Adossé à la vitre c’est un long travelling latéral sur la droite qui commence et ce pendant une dizaine de kilomètres.
Se succèdent sur l’écran des friches industrielles, des pans de murs écroulés, des ensembles HLM du plus bel effet, des zones industrielles rouillées, des parkings anonymes couverts de bagnoles moches.
Nous sommes dans la banlieue est de Lyon, dans un tramway flambant neuf, seul signe de réelle nouveauté dans un paysage défiguré par une industrialisation ancienne, devenue au fil des années, des crises, des délocalisations une juxtaposition de ruines et d’espaces vides.
On en profité pour construire là des logements sociaux susceptibles d’accueillir une population pour qui on a déjà battu et distribué les cartes, un ensemble hétéroclite par avance voué à l’échec, aux petits boulots, à la grisaille.
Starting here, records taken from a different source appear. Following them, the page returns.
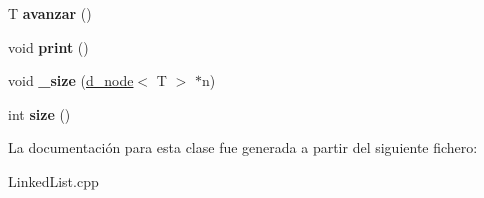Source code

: \begin{DoxyCompactItemize}
T {\bfseries avanzar} ()
\item 
\mbox{\label{classdouble__linked__list_aaaded0e7d96f67ca1652e8b3b4e2ba0b}} 
void {\bfseries print} ()
\item 
\mbox{\label{classdouble__linked__list_ace6c38d671f63f7ccdbe8492e01208a2}} 
void {\bfseries \+\_\+size} (\hyperlink{classd__node}{d\+\_\+node}$<$ T $>$ $\ast$n)
\item 
\mbox{\label{classdouble__linked__list_af445b5031cb0a7213a4ed5d4f3738fdb}} 
int {\bfseries size} ()
\end{DoxyCompactItemize}


La documentación para esta clase fue generada a partir del siguiente fichero\+:\begin{DoxyCompactItemize}
\item 
Linked\+List.\+cpp\end{DoxyCompactItemize}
J’ai l’impression que cette ville, fière d’elle, de son équipe de foot, de son histoire, de sa gastronomie, devenue patrimoine de l’Unesco, tourne le dos à cette partie d’elle-même gagnée par une lèpre grise pour regarder vers l’ouest, ses riches collines verdoyantes pleuplées de gens en bonne santé, plutôt aisés et blancs.
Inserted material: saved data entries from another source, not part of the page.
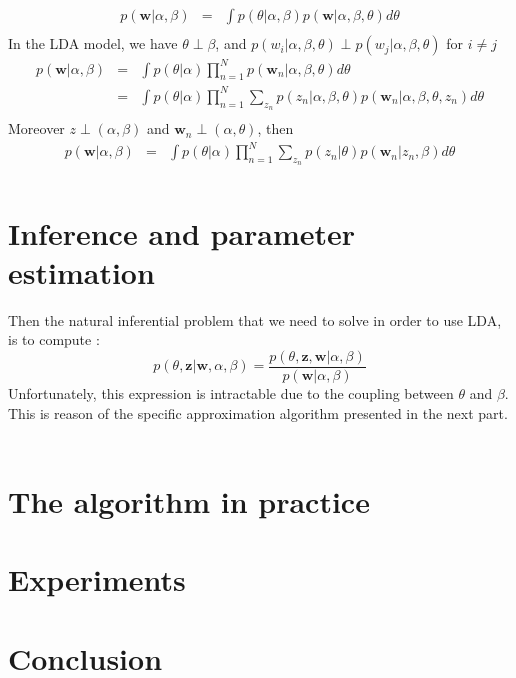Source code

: \documentclass[12pt]{article}
\begin{document}
\begin{eqnarray*}
p(\textbf{w}|\alpha, \beta) &  = & \int p(\theta | \alpha, \beta)p(\textbf{w} | \alpha, \beta, \theta)d\theta\\
\end{eqnarray*}
In the LDA model, we have $ \theta \perp \beta$, and $p(w_{i} | \alpha, \beta, \theta) \perp p(w_{j} | \alpha, \beta, \theta)$  for $ i \neq j $
\begin{eqnarray*}
p(\textbf{w}|\alpha, \beta) & = & \int p(\theta | \alpha) \prod_{n=1}^{N} p(\textbf{w}_{n} | \alpha, \beta, \theta)d\theta\\
& = & \int  p(\theta |\alpha) \prod_{n=1}^{N}  \sum_{z_{n}}p(z_{n}|\alpha, \beta, \theta)p(\textbf{w}_{n} | \alpha, \beta, \theta, z_{n}) d\theta\\
\end{eqnarray*}
Moreover $z \perp (\alpha,\beta)$ and $\textbf{w}_{n} \perp (\alpha,\theta)$, then
\begin{eqnarray*}
p(\textbf{w}|\alpha, \beta) & = & \int p(\theta | \alpha)  \prod_{n=1}^{N}  \sum_{z_{n}}p(z_{n} |\theta)p(\textbf{w}_{n} | z_{n}, \beta) d\theta\\
\end{eqnarray*}

\section{Inference and parameter estimation}
Then the natural inferential problem that we need to solve in order to use LDA, is to compute :
$$p(\theta, \textbf{z}|\textbf{w},\alpha,\beta)=\frac{p(\theta,\textbf{z},\textbf{w}|\alpha,\beta)}{p(\textbf{w}|\alpha,\beta)}$$
Unfortunately, this expression is intractable due to the coupling between $\theta$ and $\beta$.
This is reason of the specific approximation algorithm presented in the next part. ~\\

\section{The algorithm in practice}

\section{Experiments}

\section*{Conclusion}
\end{document}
Gagnée par la honte elle lui a juste légué une ligne de tram, comme un gros os à ronger, pour permettre aux habitants de ces coins d’aller à la Part Dieu, grand temple de la consommation, leur permettant de rêver à peu de frais devant des vitrines remplies de biens pour la plupart inaccessibles.
Dehors il pleut comme de juste.
Le gris habille parfaitement la laideur et la misère.